**WORK INSTRUCTIONS**
Reproduce every one of the entries below character for character, keeping each line, mark, and blank line unchanged.

**** RECORDS PROVIDED ****

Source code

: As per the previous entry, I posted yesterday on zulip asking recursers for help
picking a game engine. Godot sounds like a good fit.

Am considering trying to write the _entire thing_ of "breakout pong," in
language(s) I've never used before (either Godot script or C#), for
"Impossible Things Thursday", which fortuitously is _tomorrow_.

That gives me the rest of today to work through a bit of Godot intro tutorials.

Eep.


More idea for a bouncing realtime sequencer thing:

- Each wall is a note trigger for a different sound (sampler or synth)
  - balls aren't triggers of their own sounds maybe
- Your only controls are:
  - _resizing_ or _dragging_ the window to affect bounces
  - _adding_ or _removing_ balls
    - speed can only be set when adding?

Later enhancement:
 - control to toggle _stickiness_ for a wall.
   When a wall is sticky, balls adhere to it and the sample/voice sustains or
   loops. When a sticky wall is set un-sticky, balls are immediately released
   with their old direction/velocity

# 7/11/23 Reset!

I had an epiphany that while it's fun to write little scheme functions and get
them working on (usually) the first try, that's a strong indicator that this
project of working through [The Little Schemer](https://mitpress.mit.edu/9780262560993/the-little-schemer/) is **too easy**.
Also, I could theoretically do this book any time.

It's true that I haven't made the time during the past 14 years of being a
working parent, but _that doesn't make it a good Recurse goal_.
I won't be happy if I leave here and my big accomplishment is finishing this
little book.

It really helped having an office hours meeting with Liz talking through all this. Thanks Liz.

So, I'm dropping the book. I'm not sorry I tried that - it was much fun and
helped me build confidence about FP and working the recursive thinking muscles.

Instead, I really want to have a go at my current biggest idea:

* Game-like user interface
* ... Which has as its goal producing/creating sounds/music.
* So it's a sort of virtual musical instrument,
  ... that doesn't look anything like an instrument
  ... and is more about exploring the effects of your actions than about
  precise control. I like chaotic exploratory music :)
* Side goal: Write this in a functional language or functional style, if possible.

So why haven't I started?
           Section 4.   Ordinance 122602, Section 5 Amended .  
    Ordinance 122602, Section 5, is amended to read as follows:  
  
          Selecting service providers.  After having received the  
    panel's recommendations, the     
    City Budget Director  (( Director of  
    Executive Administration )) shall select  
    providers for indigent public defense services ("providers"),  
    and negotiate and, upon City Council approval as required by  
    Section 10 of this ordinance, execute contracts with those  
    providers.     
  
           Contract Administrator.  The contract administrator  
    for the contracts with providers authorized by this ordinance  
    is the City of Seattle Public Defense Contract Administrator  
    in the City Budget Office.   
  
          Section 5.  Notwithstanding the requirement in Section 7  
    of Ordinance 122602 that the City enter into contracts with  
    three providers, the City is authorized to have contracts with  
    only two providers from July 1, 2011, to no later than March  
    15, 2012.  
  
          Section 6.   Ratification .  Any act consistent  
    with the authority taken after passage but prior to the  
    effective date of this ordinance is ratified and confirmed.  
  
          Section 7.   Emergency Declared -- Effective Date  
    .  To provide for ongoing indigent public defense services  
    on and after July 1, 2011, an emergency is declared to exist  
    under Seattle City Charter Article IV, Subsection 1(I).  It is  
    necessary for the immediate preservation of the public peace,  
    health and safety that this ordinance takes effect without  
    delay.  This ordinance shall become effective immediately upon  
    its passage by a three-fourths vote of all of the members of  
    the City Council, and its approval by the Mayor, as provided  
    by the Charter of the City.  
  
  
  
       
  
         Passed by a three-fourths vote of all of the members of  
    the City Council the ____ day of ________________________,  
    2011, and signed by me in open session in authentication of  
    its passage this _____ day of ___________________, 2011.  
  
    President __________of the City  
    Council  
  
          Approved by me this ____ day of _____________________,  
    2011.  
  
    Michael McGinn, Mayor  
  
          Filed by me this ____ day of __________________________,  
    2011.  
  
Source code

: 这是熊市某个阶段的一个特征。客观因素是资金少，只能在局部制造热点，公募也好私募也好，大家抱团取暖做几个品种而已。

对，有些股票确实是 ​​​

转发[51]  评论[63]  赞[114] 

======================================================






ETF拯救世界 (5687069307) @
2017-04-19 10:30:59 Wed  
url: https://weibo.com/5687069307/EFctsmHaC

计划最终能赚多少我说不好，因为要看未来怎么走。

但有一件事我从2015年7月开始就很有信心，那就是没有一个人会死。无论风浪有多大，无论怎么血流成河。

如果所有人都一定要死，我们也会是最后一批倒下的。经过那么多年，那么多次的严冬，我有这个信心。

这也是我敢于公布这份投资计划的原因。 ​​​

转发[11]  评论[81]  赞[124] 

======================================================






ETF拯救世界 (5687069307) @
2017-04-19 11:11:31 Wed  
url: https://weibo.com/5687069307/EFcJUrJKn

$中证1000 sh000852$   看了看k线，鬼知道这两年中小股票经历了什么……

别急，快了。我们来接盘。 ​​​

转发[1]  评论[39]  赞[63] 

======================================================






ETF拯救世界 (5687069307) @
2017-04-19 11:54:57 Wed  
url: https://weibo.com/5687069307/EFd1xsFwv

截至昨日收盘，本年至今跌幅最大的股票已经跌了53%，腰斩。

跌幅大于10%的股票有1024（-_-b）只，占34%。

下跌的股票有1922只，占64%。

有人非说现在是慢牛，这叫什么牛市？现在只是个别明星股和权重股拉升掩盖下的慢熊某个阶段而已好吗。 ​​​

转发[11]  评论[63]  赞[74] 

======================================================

****

**ANSWER BOX**
Source code

: As per the previous entry, I posted yesterday on zulip asking recursers for help
picking a game engine. Godot sounds like a good fit.

Am considering trying to write the _entire thing_ of "breakout pong," in
language(s) I've never used before (either Godot script or C#), for
"Impossible Things Thursday", which fortuitously is _tomorrow_.

That gives me the rest of today to work through a bit of Godot intro tutorials.

Eep.


More idea for a bouncing realtime sequencer thing:

- Each wall is a note trigger for a different sound (sampler or synth)
  - balls aren't triggers of their own sounds maybe
- Your only controls are:
  - _resizing_ or _dragging_ the window to affect bounces
  - _adding_ or _removing_ balls
    - speed can only be set when adding?

Later enhancement:
 - control to toggle _stickiness_ for a wall.
   When a wall is sticky, balls adhere to it and the sample/voice sustains or
   loops. When a sticky wall is set un-sticky, balls are immediately released
   with their old direction/velocity

# 7/11/23 Reset!

I had an epiphany that while it's fun to write little scheme functions and get
them working on (usually) the first try, that's a strong indicator that this
project of working through [The Little Schemer](https://mitpress.mit.edu/9780262560993/the-little-schemer/) is **too easy**.
Also, I could theoretically do this book any time.

It's true that I haven't made the time during the past 14 years of being a
working parent, but _that doesn't make it a good Recurse goal_.
I won't be happy if I leave here and my big accomplishment is finishing this
little book.

It really helped having an office hours meeting with Liz talking through all this. Thanks Liz.

So, I'm dropping the book. I'm not sorry I tried that - it was much fun and
helped me build confidence about FP and working the recursive thinking muscles.

Instead, I really want to have a go at my current biggest idea:

* Game-like user interface
* ... Which has as its goal producing/creating sounds/music.
* So it's a sort of virtual musical instrument,
  ... that doesn't look anything like an instrument
  ... and is more about exploring the effects of your actions than about
  precise control. I like chaotic exploratory music :)
* Side goal: Write this in a functional language or functional style, if possible.

So why haven't I started?
           Section 4.   Ordinance 122602, Section 5 Amended .  
    Ordinance 122602, Section 5, is amended to read as follows:  
  
          Selecting service providers.  After having received the  
    panel's recommendations, the     
    City Budget Director  (( Director of  
    Executive Administration )) shall select  
    providers for indigent public defense services ("providers"),  
    and negotiate and, upon City Council approval as required by  
    Section 10 of this ordinance, execute contracts with those  
    providers.     
  
           Contract Administrator.  The contract administrator  
    for the contracts with providers authorized by this ordinance  
    is the City of Seattle Public Defense Contract Administrator  
    in the City Budget Office.   
  
          Section 5.  Notwithstanding the requirement in Section 7  
    of Ordinance 122602 that the City enter into contracts with  
    three providers, the City is authorized to have contracts with  
    only two providers from July 1, 2011, to no later than March  
    15, 2012.  
  
          Section 6.   Ratification .  Any act consistent  
    with the authority taken after passage but prior to the  
    effective date of this ordinance is ratified and confirmed.  
  
          Section 7.   Emergency Declared -- Effective Date  
    .  To provide for ongoing indigent public defense services  
    on and after July 1, 2011, an emergency is declared to exist  
    under Seattle City Charter Article IV, Subsection 1(I).  It is  
    necessary for the immediate preservation of the public peace,  
    health and safety that this ordinance takes effect without  
    delay.  This ordinance shall become effective immediately upon  
    its passage by a three-fourths vote of all of the members of  
    the City Council, and its approval by the Mayor, as provided  
    by the Charter of the City.  
  
  
  
       
  
         Passed by a three-fourths vote of all of the members of  
    the City Council the ____ day of ________________________,  
    2011, and signed by me in open session in authentication of  
    its passage this _____ day of ___________________, 2011.  
  
    President __________of the City  
    Council  
  
          Approved by me this ____ day of _____________________,  
    2011.  
  
    Michael McGinn, Mayor  
  
          Filed by me this ____ day of __________________________,  
    2011.  
  
Source code

: 这是熊市某个阶段的一个特征。客观因素是资金少，只能在局部制造热点，公募也好私募也好，大家抱团取暖做几个品种而已。

对，有些股票确实是 ​​​

转发[51]  评论[63]  赞[114] 

======================================================






ETF拯救世界 (5687069307) @
2017-04-19 10:30:59 Wed  
url: https://weibo.com/5687069307/EFctsmHaC

计划最终能赚多少我说不好，因为要看未来怎么走。

但有一件事我从2015年7月开始就很有信心，那就是没有一个人会死。无论风浪有多大，无论怎么血流成河。

如果所有人都一定要死，我们也会是最后一批倒下的。经过那么多年，那么多次的严冬，我有这个信心。

这也是我敢于公布这份投资计划的原因。 ​​​

转发[11]  评论[81]  赞[124] 

======================================================






ETF拯救世界 (5687069307) @
2017-04-19 11:11:31 Wed  
url: https://weibo.com/5687069307/EFcJUrJKn

$中证1000 sh000852$   看了看k线，鬼知道这两年中小股票经历了什么……

别急，快了。我们来接盘。 ​​​

转发[1]  评论[39]  赞[63] 

======================================================






ETF拯救世界 (5687069307) @
2017-04-19 11:54:57 Wed  
url: https://weibo.com/5687069307/EFd1xsFwv

截至昨日收盘，本年至今跌幅最大的股票已经跌了53%，腰斩。

跌幅大于10%的股票有1024（-_-b）只，占34%。

下跌的股票有1922只，占64%。

有人非说现在是慢牛，这叫什么牛市？现在只是个别明星股和权重股拉升掩盖下的慢熊某个阶段而已好吗。 ​​​

转发[11]  评论[63]  赞[74] 

======================================================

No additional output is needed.